In this way Savage said, “The city manager will be sole authority for managing city operations and appointing and directing city staff, unless otherwise specified by the charter; will make business and policy recommendations based on independent professional judgement and best practices in the interests of the city; will be accountable for implementing council goals and policies and the overall performance of the city; and will be responsible for ensuring the city council is kept fully informed on important emerging issues, and will fully brief the council at council meetings on business matters before them.”
With regard to one issue, Savage said, the city manager should be free to show the city council who is boss. The city manager, Savage said, should be empowered to “strictly guard against interference with the performance of his or her duties.”
Compensation for the mayor and city council, Savage said, should “be set by the mayor and city council following a public hearing” and should “be based on recommendations of an advisory commission charged with the periodic review of compensation for city elected officials.” Additionally, Savage said, the commission was recommending that the “mayor’s compensation be commensurate with that for a full-time position.”
Savage intimated that the current position of elected city treasurer would be dispensed with and the treasurer’s function would be taken up by the finance department. Both the city clerk and city attorney should be appointed by the city council and the city attorney would, Savage said, “function as chief legal officer to provide legal advice to the mayor, council and city manager. The city attorney shall not be involved in formulation of policy. With the exception of the water and finance departments, Savage said the commission further recommended that “city departments should not be referenced in the charter, unless there is a compelling reason to do so.

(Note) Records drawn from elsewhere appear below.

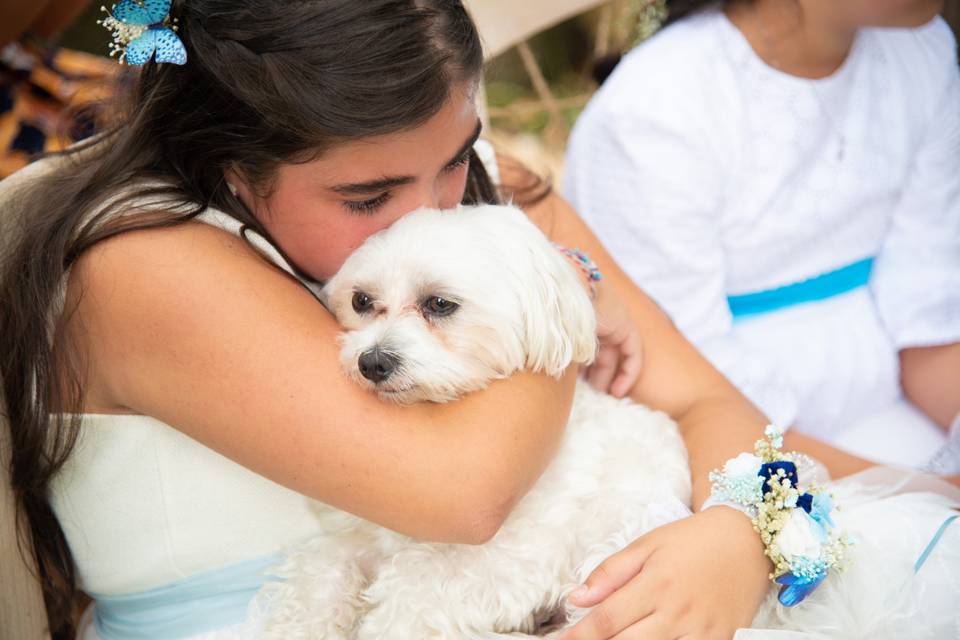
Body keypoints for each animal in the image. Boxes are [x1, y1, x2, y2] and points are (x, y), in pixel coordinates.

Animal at [255, 206, 688, 640]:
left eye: (440, 303)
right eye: (360, 300)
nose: (373, 362)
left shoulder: (508, 559)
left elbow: (411, 594)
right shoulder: (358, 538)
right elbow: (317, 573)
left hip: (619, 546)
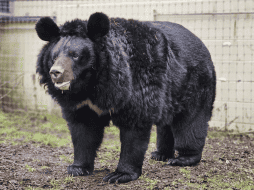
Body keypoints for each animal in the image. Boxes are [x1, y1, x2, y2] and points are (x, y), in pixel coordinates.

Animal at [35, 11, 216, 183]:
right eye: (54, 56)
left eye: (76, 55)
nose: (56, 73)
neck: (91, 86)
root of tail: (202, 44)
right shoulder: (81, 104)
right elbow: (83, 131)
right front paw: (77, 168)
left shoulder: (136, 86)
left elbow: (134, 130)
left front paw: (120, 175)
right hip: (171, 93)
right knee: (166, 123)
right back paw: (160, 154)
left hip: (195, 84)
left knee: (191, 122)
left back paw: (183, 158)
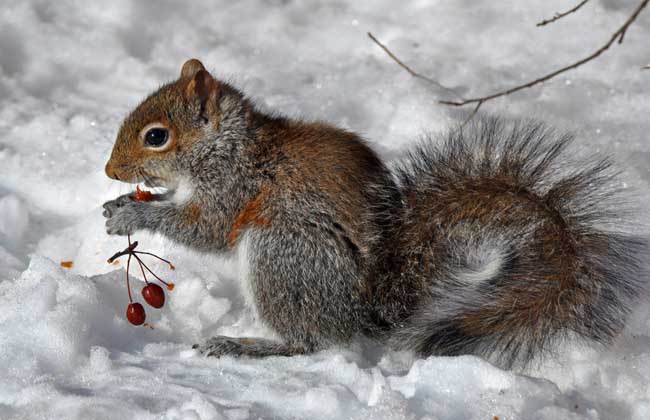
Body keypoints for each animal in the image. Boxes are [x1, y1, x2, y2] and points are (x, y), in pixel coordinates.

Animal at [101, 58, 644, 368]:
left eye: (156, 136)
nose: (109, 170)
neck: (226, 146)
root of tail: (364, 311)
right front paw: (119, 205)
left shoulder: (234, 188)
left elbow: (205, 229)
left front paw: (133, 216)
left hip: (283, 250)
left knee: (309, 341)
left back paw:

The city council should ensure fundamental municipal services to protect and promote public health, safety and welfare” and that the revamped charter should ensure that “the city council has the authority to create, modify or change departments as needed to ensure efficiency and effectiveness.” Savage called for the charter requiring that the city have a “department responsible for water, wastewater and sewer functions, with an oversight board of commissioners to be appointed by the city council” to “recommend rates for water, wastewater and sewer services.”
The city should also have a library board of trustees, according to the commission, as well as “a personnel system” and that “reference to the civil service board and its duties would be addressed in the municipal code.”
The commission also called for municipal elections to “be consolidated with the cycle for state and federal elections i.e., November of even-numbered years.”
Members of the city council in their comments were in general concurrence with the commission’s recommendations, though there was a call for more citizen input with regard to the charter change. Some residents in attendance at the meeting were critical of the composition of the commission, noting that the majority of its members were “old white men” who were not reflective of the community as a whole.
Councilman Benito Barrios sounded his objection to the recommendation that the number of council wards be reduced from seven to six.